The magazine reports that Meghan’s wardrobe entries on OneOff include detailed information on each item, from the Karen Gee RTW Priscilla Dress she wore in Melbourne to the jewellery and shoes paired with it. The article also notes that this fits with Meghan’s long-stated “high-low” approach to dressing, combining luxury labels with more accessible pieces.

OneOff already features a wider roster of recognisable names, including Kate Hudson, Emma Roberts, Shay Mitchell, Suki Waterhouse, Paris Hilton, Olivia Palermo, Winnie Harlow and Rob Lowe, so Meghan is joining an established celebrity style lineup rather than launching the platform from scratch.

In a press release cited by People, OneOff said Meghan was motivated to join the platform not only to expand her portfolio but also to help ensure the right designers receive proper credit. The article links the move to her broader business interests and notes that Meghan has already built a private angel investment portfolio around female-founded and lifestyle-focused brands.

The tabloids can keep sneering, she’ll take the Equity

This is what makes the OneOff move so clever. The same tabloids that frame Meghan’s clothes as some kind of emotional crisis are often selling the exact same look by the end of the article. One minute, it is a “revenge dress.” Next, they have found “similar styles” at M&S, Topshop and Mango and turned her outfit into a shopping guide. The mockery is the bait. The affiliate links are the business model.

OneOff lets Meghan cut straight through that little scam. If people like her style, they can go directly to her page, see the breakdown, and shop the look without wading through the usual snide commentary first. And unlike the tabloids, Meghan is not just generating the demand. She now has a stake in the platform, capturing it.

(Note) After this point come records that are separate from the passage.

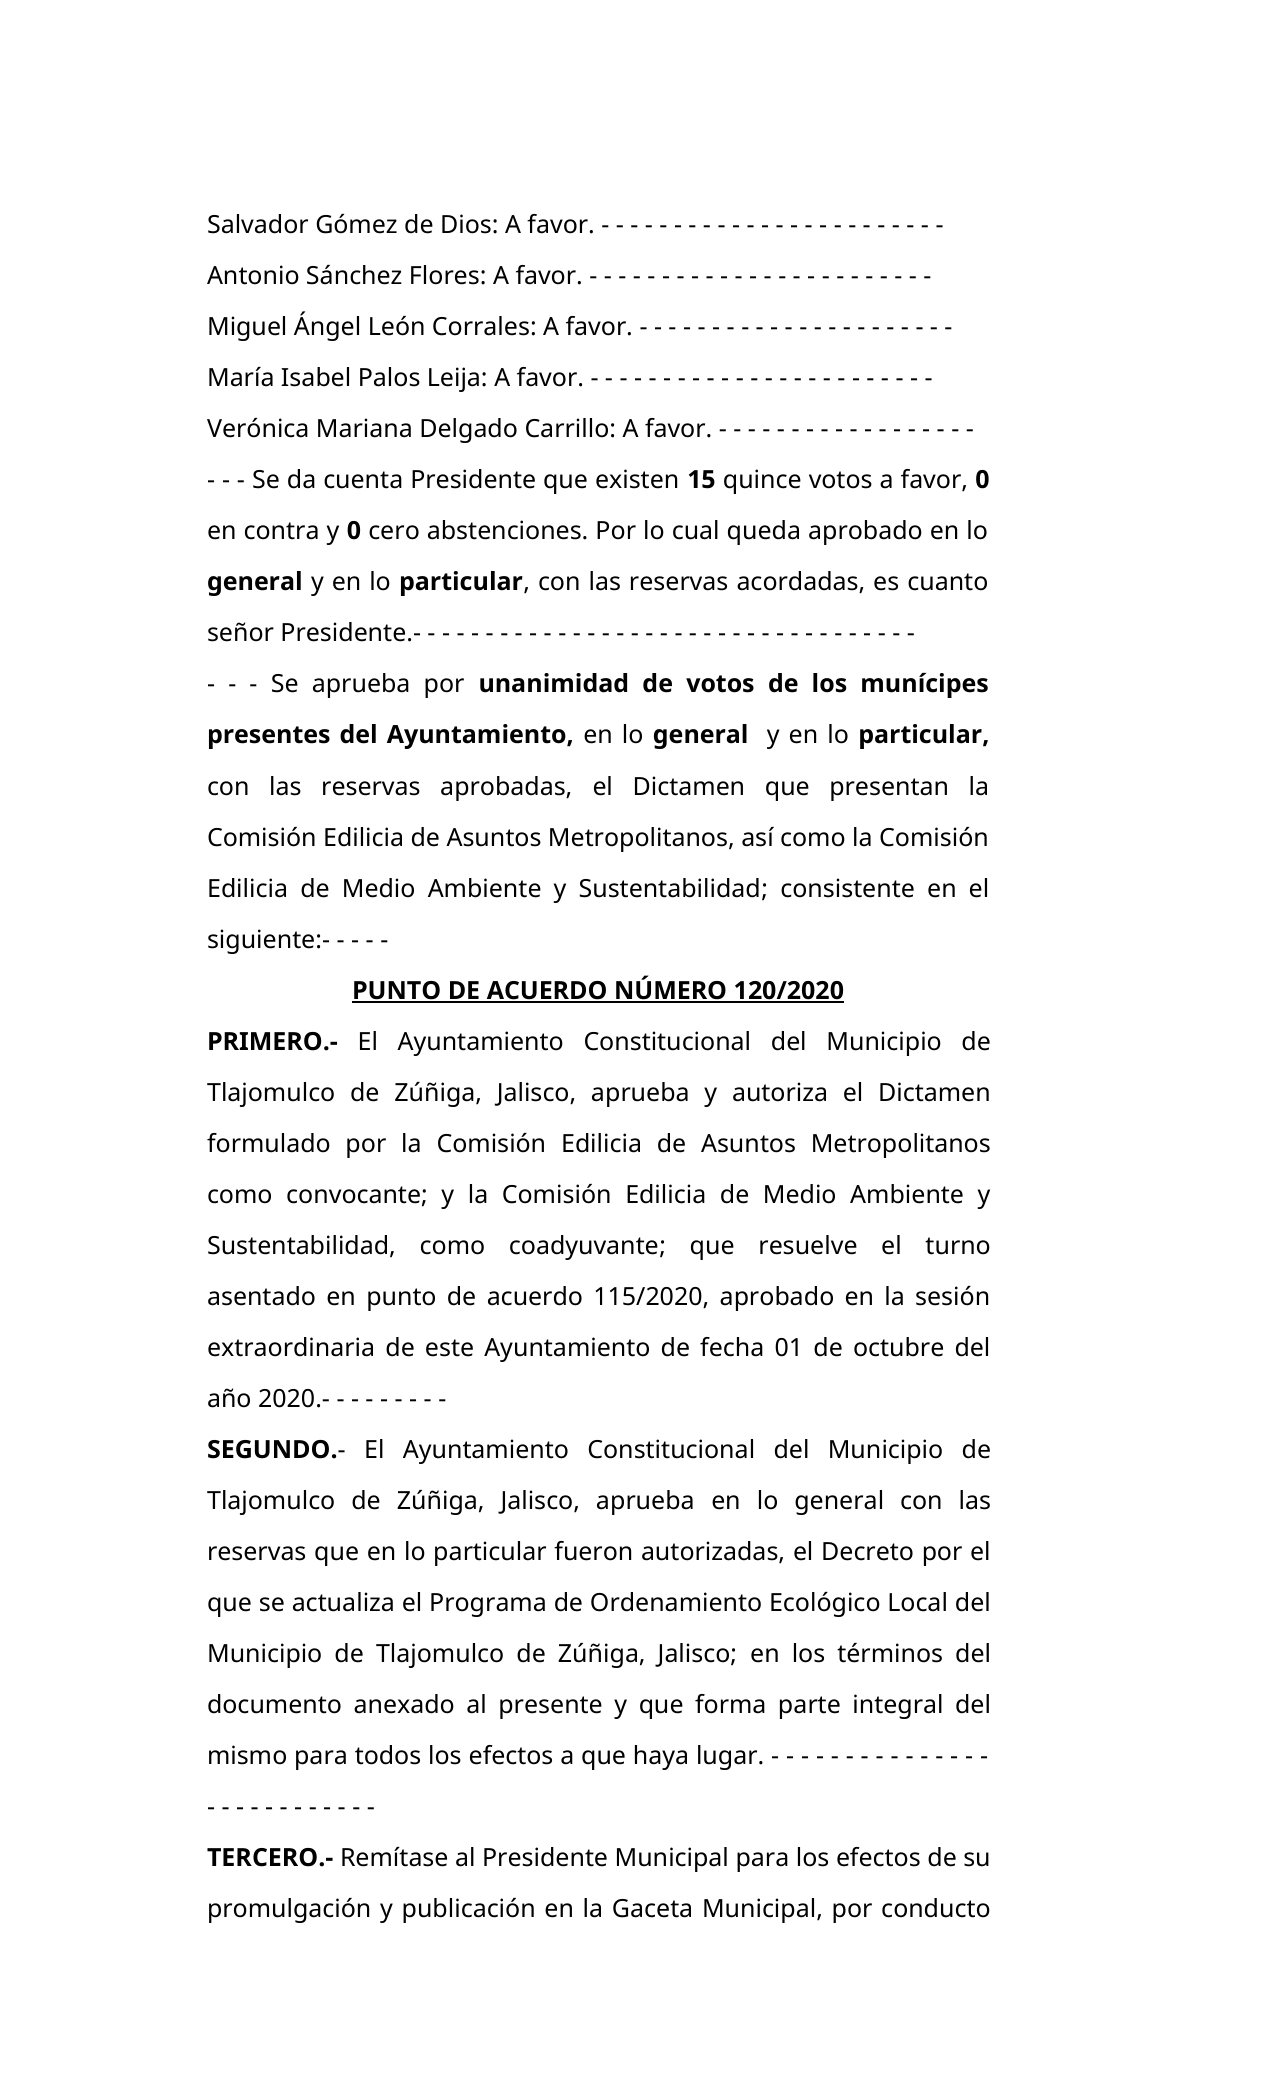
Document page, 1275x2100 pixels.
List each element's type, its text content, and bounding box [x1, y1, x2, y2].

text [207, 1840, 991, 1925]
text Antonio Sánchez Flores: A favor. - - - - - - - - - - - - - - - - - - - - - - - - [207, 258, 989, 292]
text Salvador Gómez de Dios: A favor. - - - - - - - - - - - - - - - - - - - - - - - - [207, 207, 989, 241]
text PRIMERO.- El Ayuntamiento Constitucional del Municipio de Tlajomulco de Zúñiga, Jalisco, aprueba y autoriza el Dictamen formulado por la Comisión Edilicia de Asuntos Metropolitanos como convocante; y la Comisión Edilicia de Medio Ambiente y Sustentabilidad, como coadyuvante; que resuelve el turno asentado en punto de acuerdo 115/2020, aprobado en la sesión extraordinaria de este Ayuntamiento de fecha 01 de octubre del año 2020.- - - - - - - - - [207, 1023, 991, 1415]
text PUNTO DE ACUERDO NÚMERO 120/2020 [207, 972, 989, 1006]
text Miguel Ángel León Corrales: A favor. - - - - - - - - - - - - - - - - - - - - - - [207, 309, 989, 343]
text María Isabel Palos Leija: A favor. - - - - - - - - - - - - - - - - - - - - - - - - [207, 360, 989, 394]
text - - - Se da cuenta Presidente que existen 15 quince votos a favor, 0 en contra y 0 cero abstenciones. Por lo cual queda aprobado en lo general y en lo particular, con las reservas acordadas, es cuanto señor Presidente.- - - - - - - - - - - - - - - - - - - - - - - - - - - - - - - - - - - [207, 598, 989, 649]
text Verónica Mariana Delgado Carrillo: A favor. - - - - - - - - - - - - - - - - - - [207, 411, 989, 445]
text - - - Se aprueba por unanimidad de votos de los munícipes presentes del Ayuntamiento, en lo general y en lo particular, con las reservas aprobadas, el Dictamen que presentan la Comisión Edilicia de Asuntos Metropolitanos, así como la Comisión Edilicia de Medio Ambiente y Sustentabilidad; consistente en el siguiente:- - - - - [207, 666, 989, 955]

That is the difference. Other people have spent years making money off Meghan’s wardrobe while pretending to be scandalised by it. Now she is positioned to profit from the same attention herself. They can keep the sneering headlines. She will take the upside.

This is what strategic business actually looks like

Meghan’s post-royal business life has followed a clear pattern: selective, image-aligned investments rather than random celebrity tie-ins. She backed Clevr Blends in wellness, took a minority stake in Cesta Collective’s artisan-made handbags, invested in Highbrow Hippie’s haircare line, and joined Midi Health’s menopause and midlife women’s healthcare push. So OneOff makes perfect sense. Meghan is not content to be the woman wearing the look. She keeps positioning herself closer to the ownership, the infrastructure, and the upside.

That is the part people keep underestimating. Meghan Sussex is not simply stylish. Plenty of women are stylish. Meghan is strategic about style. She understands that fashion is not just visual. It is cultural currency, consumer behaviour, designer visibility, affiliate traffic and now, apparently, platform investment. She sees the full chain.

And yes, it is funny to imagine the old royal-fashion set furiously taking notes. For years, palace-adjacent style watchers have treated clothing like a little decorative hobby, a pleasant appendage to public duty. Meghan, by contrast, appears to understand that if your image is going to move product anyway, you may as well own more of the pipeline.

Quite right too. What makes this move clever is not simply that Meghan’s looks are now shoppable. Celebrities have been selling wardrobes in one form or another for years. What makes this clever is that Meghan is investing in the infrastructure that converts attention into revenue. She is no longer leaving the whole game to bloggers, tabloids and retail platforms that have fed off her image for free.